Despite opposition from authorities as well as apathy in society, a hospital president in southwestern Japan is continuing to fight for the right for women with unintended pregnancies to be allowed to give birth anonymously.
In December 2019, Takeshi Hasuda’s Jikei Hospital in Kumamoto became the first facility in Japan to offer so-called confidential births. But he has since been told by local authorities twice that it is not clear whether such a system is legally allowed in Japan.
It is not the first time his hospital has tested the boundaries of how to help women with unintended pregnancies — Hasuda’s father Taiji opened Japan’s first baby hatch for unwanted newborns in 2007 when he was running the hospital. Stirring controversy at the time, it remains Japan’s only baby hatch.
Despite the official wariness about confidential births, Hasuda intends to continue with the system.
“We would like to go ahead with it,” he insisted while expressing disappointment at the municipal government’s “reluctance to talk” about the issue.
There have been no confidential births yet, although some women were initially interested before changing their mind after consulting with pregnancy counselors at the hospital.
Hasuda decided to introduce confidential births after facing criticism that the hospital’s baby hatch, named “storks’ cradle,” could raise the number of dangerous home births as women use the system to avoid hospitals and keep their pregnancies unknown.
He advocates the adoption of a system Germany introduced in 2014 to legally help women who are unable or unwilling to raise their babies due to difficult life situations, including poverty and pregnancy through rape, and to save their newborn babies.
Under the German system, pregnant women can anonymously give birth at a hospital after revealing their identity only to a pregnancy counselor outside the hospital. The children are allowed to know their mother’s identity once they turn 16 years old.
Hasuda plans to allow pregnant women to anonymously give birth to their children after informing only a pregnancy counselor working at the hospital of their identity.
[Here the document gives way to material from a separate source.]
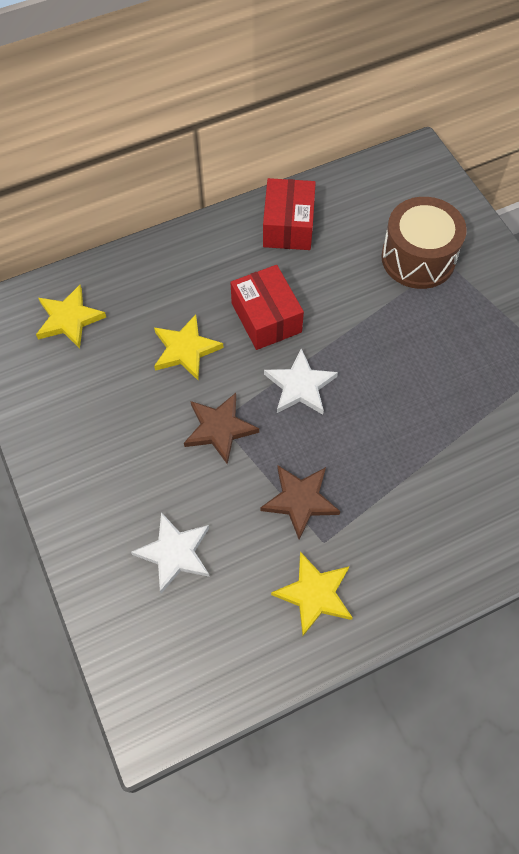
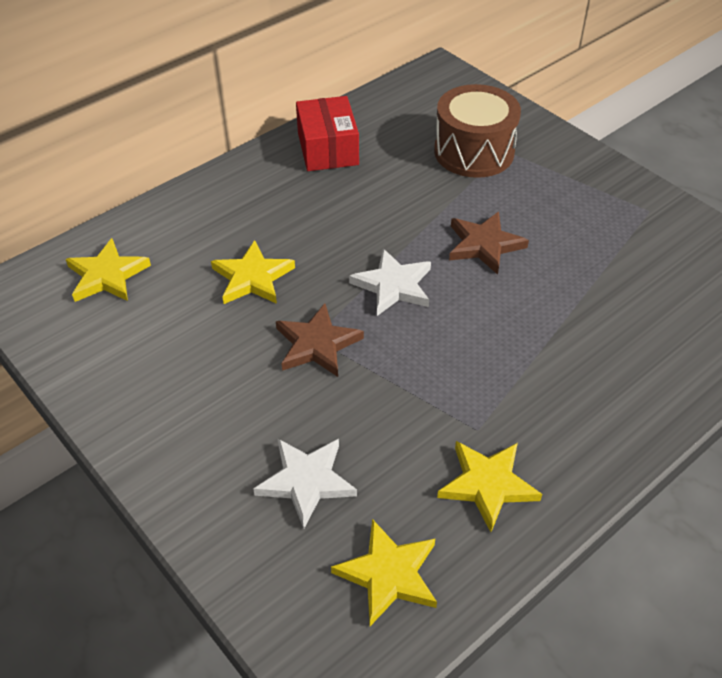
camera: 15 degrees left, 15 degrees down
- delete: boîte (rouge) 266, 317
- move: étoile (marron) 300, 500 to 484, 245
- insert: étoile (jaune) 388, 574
The births would then be reported to the Kumamoto Municipal Government without the parents’ identities being provided.
The municipal government, however, said it doubts whether registration of a child with an anonymous mother can be legally accepted due to a lack of precedent and related laws.
The hospital installed its baby hatch in 2007 as part of efforts to save babies unwanted by their parents — or single mothers in most cases.
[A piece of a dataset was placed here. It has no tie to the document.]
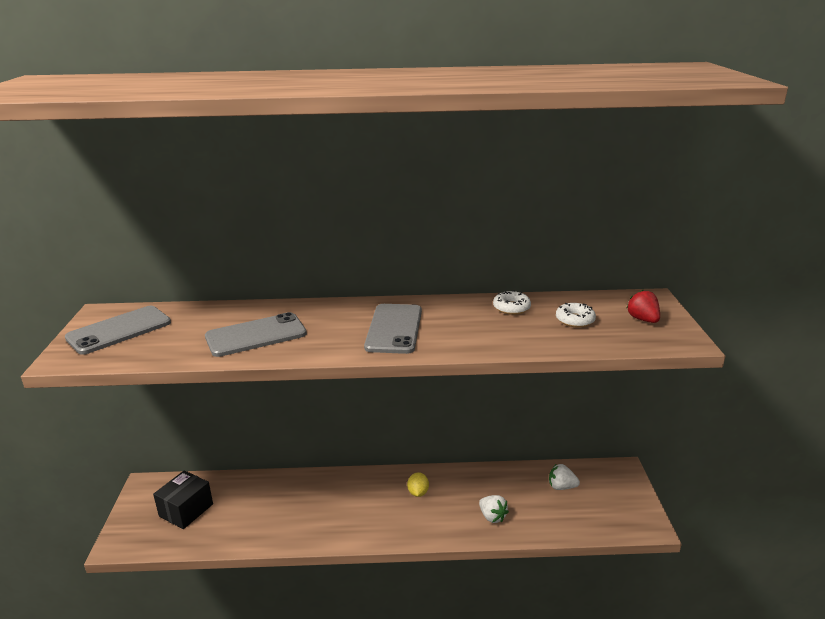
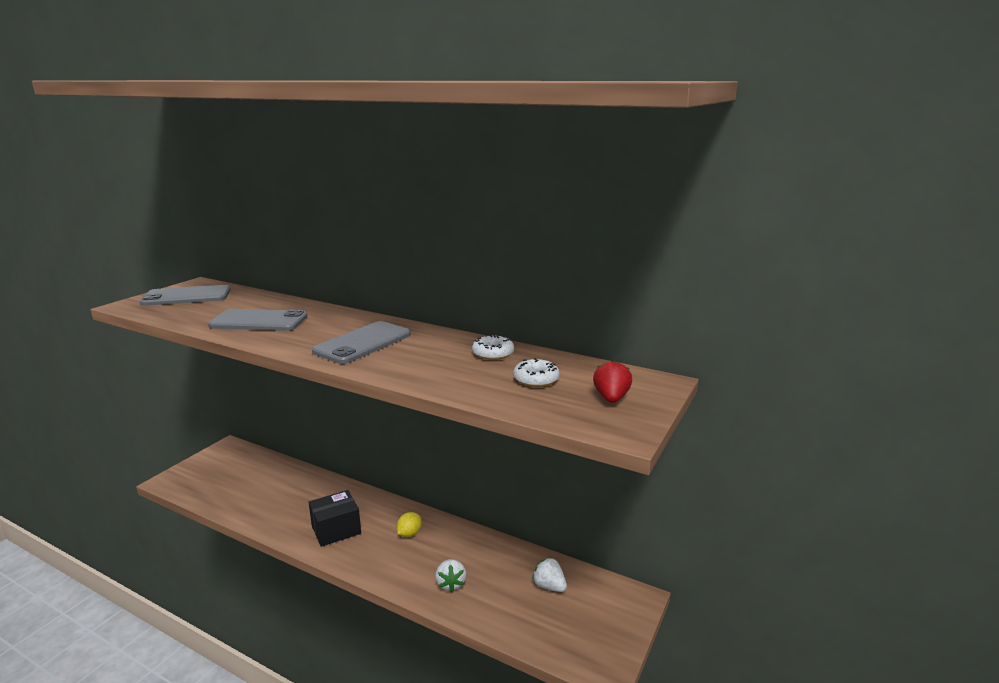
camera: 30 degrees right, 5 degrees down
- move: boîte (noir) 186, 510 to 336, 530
Controversy swiftly ensued, with then-Prime Minister Shinzo Abe from the conservative Liberal Democratic Party saying he “wondered whether it was proper to set up something where babies can be left anonymously.”
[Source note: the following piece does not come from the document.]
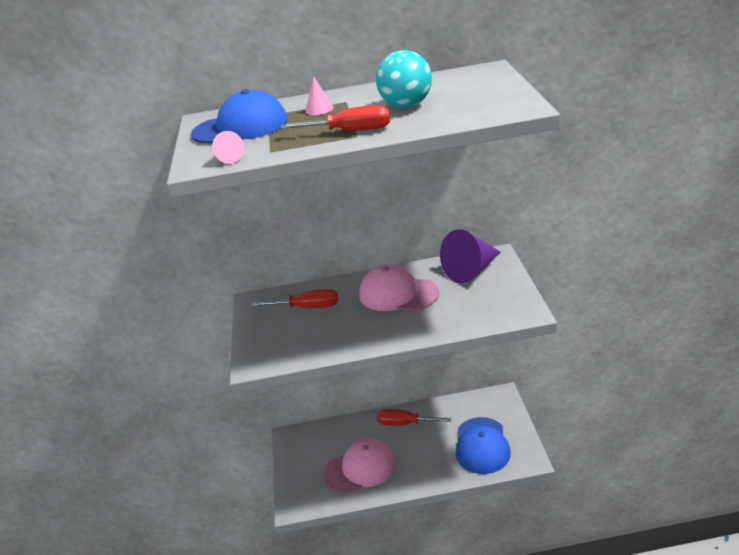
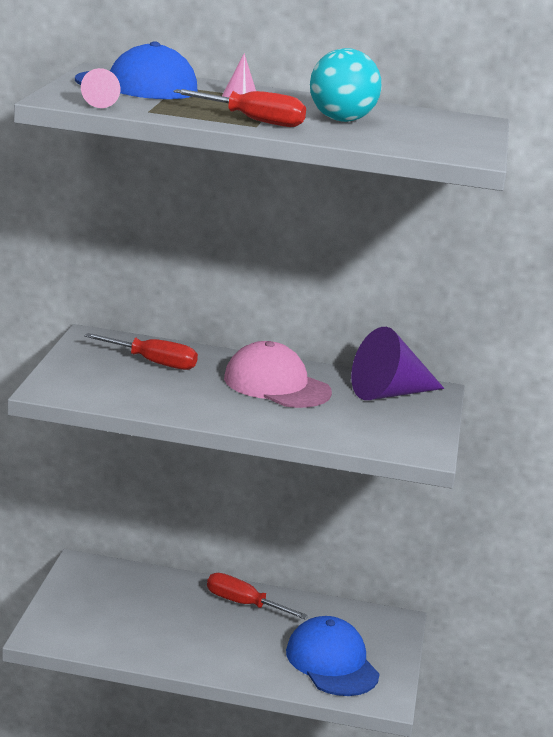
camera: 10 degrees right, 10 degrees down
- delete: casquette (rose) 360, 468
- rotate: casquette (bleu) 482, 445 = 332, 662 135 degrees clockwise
In the 13 years through this year, a total of 155 babies and infants have been left in the baby hatch, but no other hospitals or organizations have followed Jikei Hospital’s lead, except one midwifery home in Kobe, which later gave up the idea.
In the meantime, public debate over the confidential birth system and baby hatches has failed to develop, Hasuda and experts say.
Hasuda said in a recent interview that after visiting Germany, South Africa and South Korea to study their baby hatches, he feels “there is real apathy in Japanese society compared with other countries where we see heated discussions (over unwanted babies).”
He also attributes the central government’s reluctance to push moves for confidential birth to the rule of the LDP, which puts a high value on traditional family bonds.
“In Japan, authorities slowly respond to save troubled people only after severe cases or incidents happen,” Hasuda added.
Yasunori Kashiwagi, professor at Chiba Keizai College, pointed out that female policymakers in Germany, including those belonging to the conservative Christian Democratic Union, advocated introducing the confidential birth system in a bid to replace baby hatches across the country to prevent home births and protect children’s right to know their parents’ identity.
“The Japanese parliament, dominated by men, has been less interested in these issues surrounding women and newborn babies in difficult situations,” Kashiwagi said, adding that without authorization from the government, Japanese people working in child welfare tend to refrain from bold moves.
In Germany, more than 500 confidential deliveries were reported in the four-year period through 2018, according to Kashiwagi.
Both Hasuda and Kashiwagi voiced concerns over a lack of adequate pregnancy counseling services for women in Japan to easily and anonymously approach, compared to Germany where such services are available even in small towns, they said.
“We need to make every effort to notify women of our offers for women with unwanted pregnancies, otherwise few women will contact us,” Hasuda said, adding he is thinking of trying to get his hospital’s website listed at the top of search engines when “unwanted baby” is searched.
Most newborn babies separated from their parents in Japan face a harsh reality. As of the end of March 2019, only 20.5% of about 45,000 such children lived with foster parents, with the rest living in orphanages, according to the welfare ministry.
The ratio of such children living with foster parents increased from 10.5% in 2009 due partly to the ministry’s efforts, but is much lower than rates in other developed countries, it said.
“People do not know much about the plight of such children living without their parents,” said Eriko Takahashi, leader of a special team to promote foster parents at The Japan Foundation. “You can see TV commercials to recruit foster parents in Britain, while you rarely see such posters in Japan. You can be a foster parent even for a short period of time while receiving a subsidy from the government, but people are not well informed about it.”
Takahashi’s view echoed Hasuda’s. “The most important thing is to let people know about the current situation surrounding children,” she said.